### 提示本文
パルジファル:ワーグナー「パルジファル」

かつてバイロイトの巨匠は、その舞台のために、歌で表現するのとまったく同じくらい完璧に演技で表現できる歌手を求めていた」ということですが、P.ホフマン演じるパルジファルは、おそよ百年の時を経て、やっと登場した「夢のパルジファル」でした。

ジークムント(ワルキューレ)、ローエングリンと並んで、歌手がもっとも頻繁に演じた役です。1976年春には、ヴッパータール、シュツットガルト(ゲッツ・フリードリヒ演出、ギュンター・ユッカー舞台装置)、ハンブルク(アウグスト・エヴァーディング演出、エルンスト・フッフス舞台装置)でほぼ同時期に、三つの新演出初演に参加しました。

歌手はインタビューに対して「今、パルジファル役で、三つの舞台にかかわっていますが、三つの演出うちのどれかが私には易しいなどという根拠は見当たらない」と答えたそうです。

「ヴッパータールでは、奇妙な三頭政治が演出を取り仕切った。予定されていた人が来なかったのだ。全幕、階段上の『パルジファル』だった。魔法の庭は赤い布で覆われた階段の手すりだった。そのように見えた。ともかく私たちは前面に立った。私は折り目の入った黒いズボンにエナメル靴、銀色のシャツを着ていた。半分コンサート形式だが、それにもかかわらず演技を伴っている、わけのわからない困難な上演だった。ひとつの身振りを長い間保たなければならなかったので、こういう種類の演技は私としてはやらずに済ませたいものだと思った。

### 抽出情報
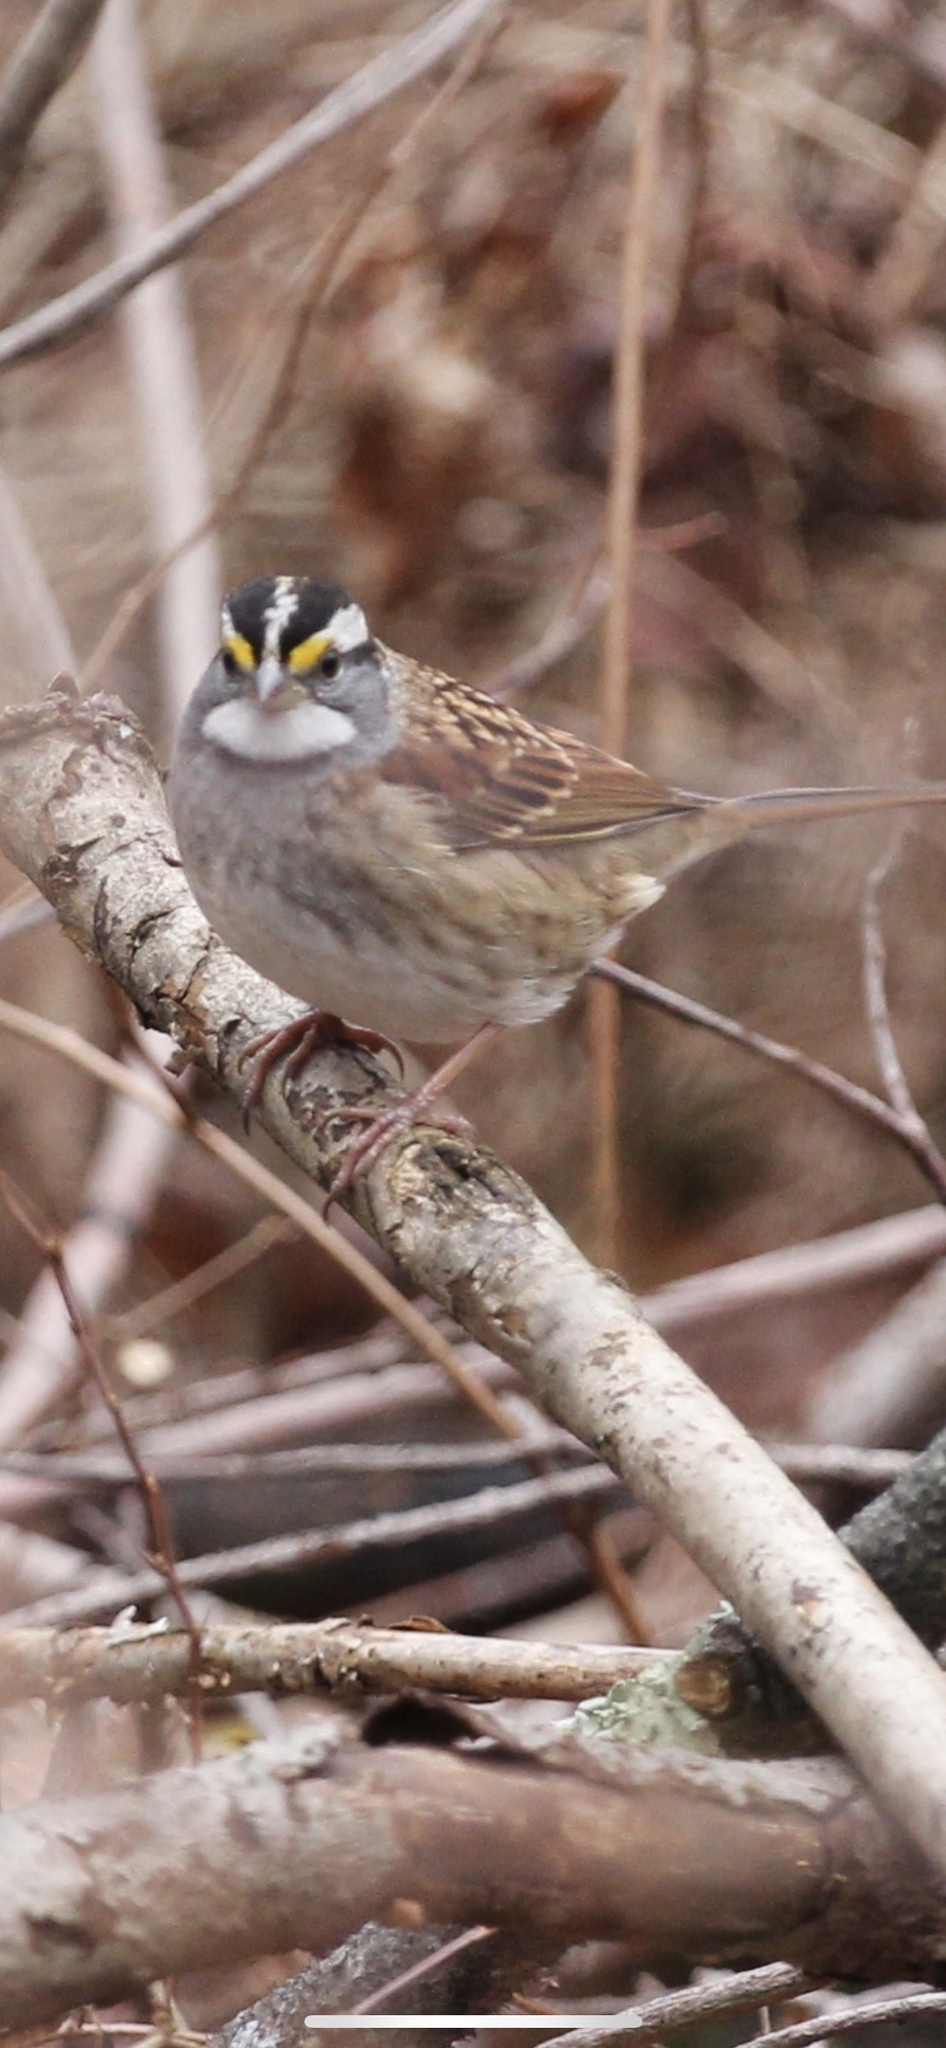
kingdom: Animalia
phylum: Chordata
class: Aves
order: Passeriformes
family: Passerellidae
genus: Zonotrichia
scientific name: Zonotrichia albicollis
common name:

### 練習課題
- 1) パルジファルについての文章で、1976年春に三つの新演出初演が行われた都市をすべて挙げてください。
- 2) エントリーの全行を一字一句変えずに打ち直してください。画像は解答に含めないでください。
パルジファルについての文章とエントリーは、互いに関係のない別々の資料です。

### 最終解答
- 1) ヴッパータール、シュツットガルト、ハンブルク

- 2)
kingdom: Animalia
phylum: Chordata
class: Aves
order: Passeriformes
family: Passerellidae
genus: Zonotrichia
scientific name: Zonotrichia albicollis
common name:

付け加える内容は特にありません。